## Given records
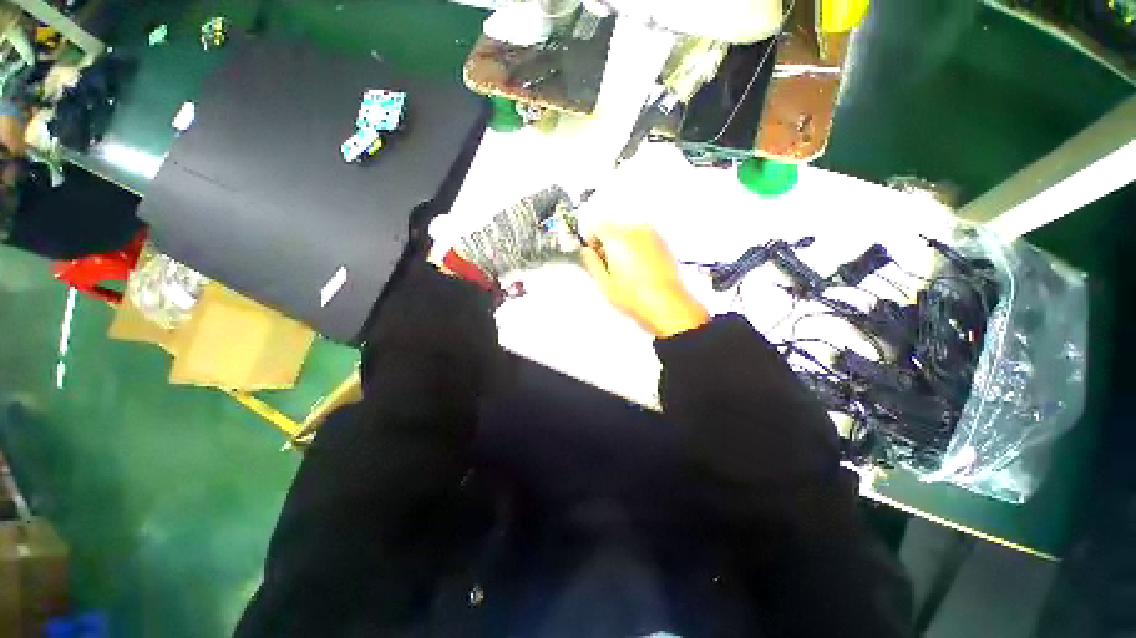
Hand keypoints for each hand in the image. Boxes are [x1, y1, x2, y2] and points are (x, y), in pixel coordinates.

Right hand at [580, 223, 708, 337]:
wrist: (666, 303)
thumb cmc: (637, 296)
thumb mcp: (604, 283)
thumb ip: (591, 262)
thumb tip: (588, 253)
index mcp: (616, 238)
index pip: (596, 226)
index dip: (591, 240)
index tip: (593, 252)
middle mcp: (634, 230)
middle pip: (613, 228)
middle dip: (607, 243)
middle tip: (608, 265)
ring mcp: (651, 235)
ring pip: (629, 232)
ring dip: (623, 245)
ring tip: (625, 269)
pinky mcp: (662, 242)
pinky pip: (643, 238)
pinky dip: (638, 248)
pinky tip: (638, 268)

...

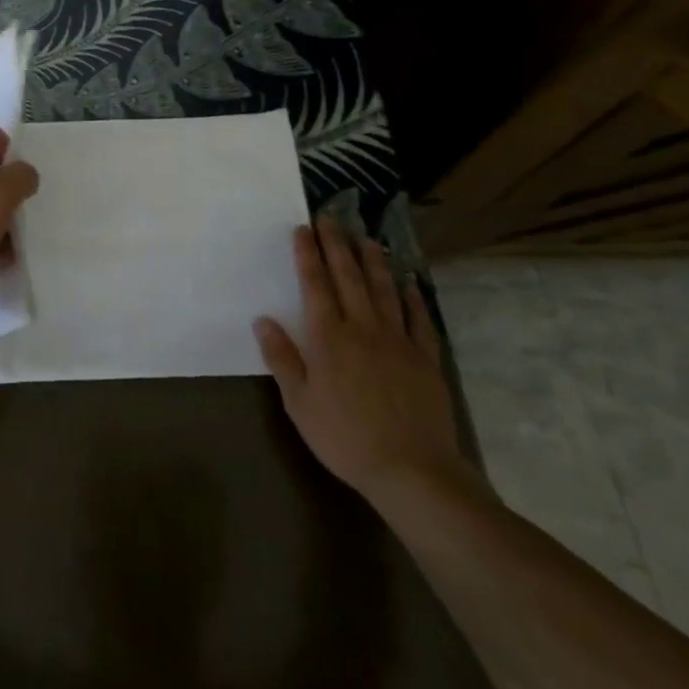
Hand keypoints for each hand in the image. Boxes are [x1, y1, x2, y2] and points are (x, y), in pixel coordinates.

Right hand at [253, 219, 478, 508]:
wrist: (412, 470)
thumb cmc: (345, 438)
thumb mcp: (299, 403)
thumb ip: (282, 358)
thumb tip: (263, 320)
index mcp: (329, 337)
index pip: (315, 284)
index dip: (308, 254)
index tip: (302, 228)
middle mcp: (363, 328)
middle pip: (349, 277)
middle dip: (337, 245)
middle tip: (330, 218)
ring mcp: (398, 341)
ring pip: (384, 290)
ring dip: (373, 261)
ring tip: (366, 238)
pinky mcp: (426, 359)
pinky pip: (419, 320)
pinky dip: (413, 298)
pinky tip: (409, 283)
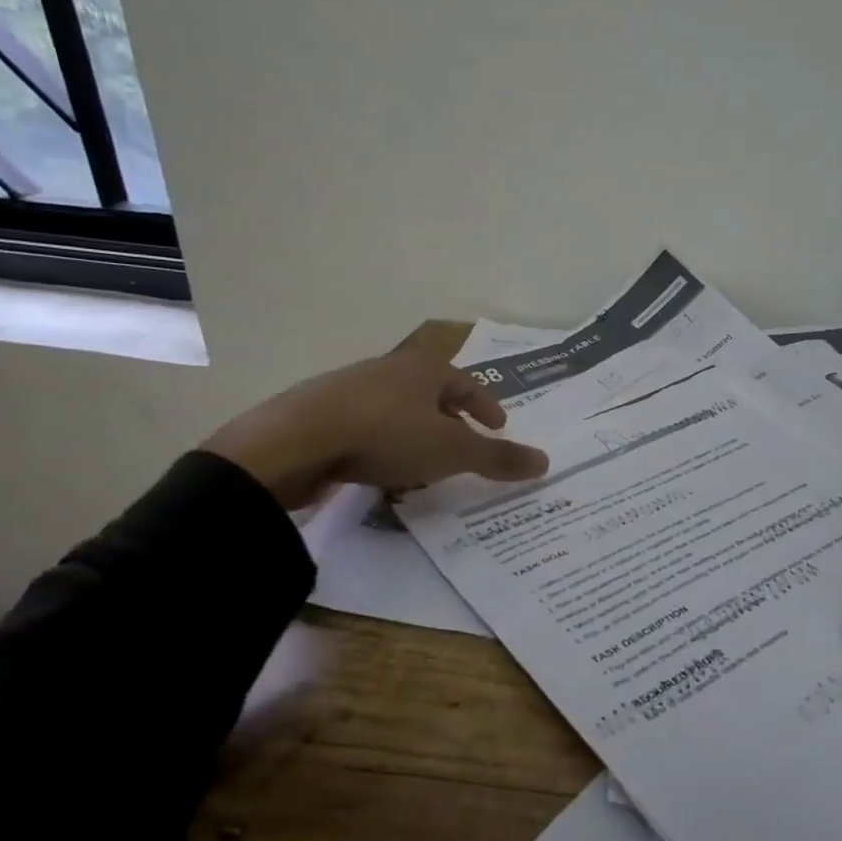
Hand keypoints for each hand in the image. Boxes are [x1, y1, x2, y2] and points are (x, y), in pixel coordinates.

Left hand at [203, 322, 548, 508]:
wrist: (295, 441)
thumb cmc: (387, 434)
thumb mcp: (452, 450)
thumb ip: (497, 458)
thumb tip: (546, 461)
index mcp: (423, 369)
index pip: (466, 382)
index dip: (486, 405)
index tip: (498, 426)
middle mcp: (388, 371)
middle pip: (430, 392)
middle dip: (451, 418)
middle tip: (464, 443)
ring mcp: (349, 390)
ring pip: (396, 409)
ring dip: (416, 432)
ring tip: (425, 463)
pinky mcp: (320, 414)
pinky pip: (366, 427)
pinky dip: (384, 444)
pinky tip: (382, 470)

## Your assignment
Write down, word for word, the lines above from the one containing "thumb mcp: (452, 450)" through the one containing "pinky tip: (382, 470)", both ends included.

## Response to the task
thumb mcp: (452, 450)
thumb ip: (497, 458)
thumb tip: (546, 461)
index mcp: (423, 369)
index pip: (466, 382)
index dip: (486, 405)
index tip: (498, 426)
middle mcp: (388, 371)
middle pip: (430, 392)
middle dip: (451, 418)
middle tip: (464, 443)
ring mcp: (349, 390)
ring pip: (396, 409)
ring dip: (416, 432)
ring tip: (425, 463)
pinky mcp: (320, 414)
pinky pip: (366, 427)
pinky dip: (384, 444)
pinky tip: (382, 470)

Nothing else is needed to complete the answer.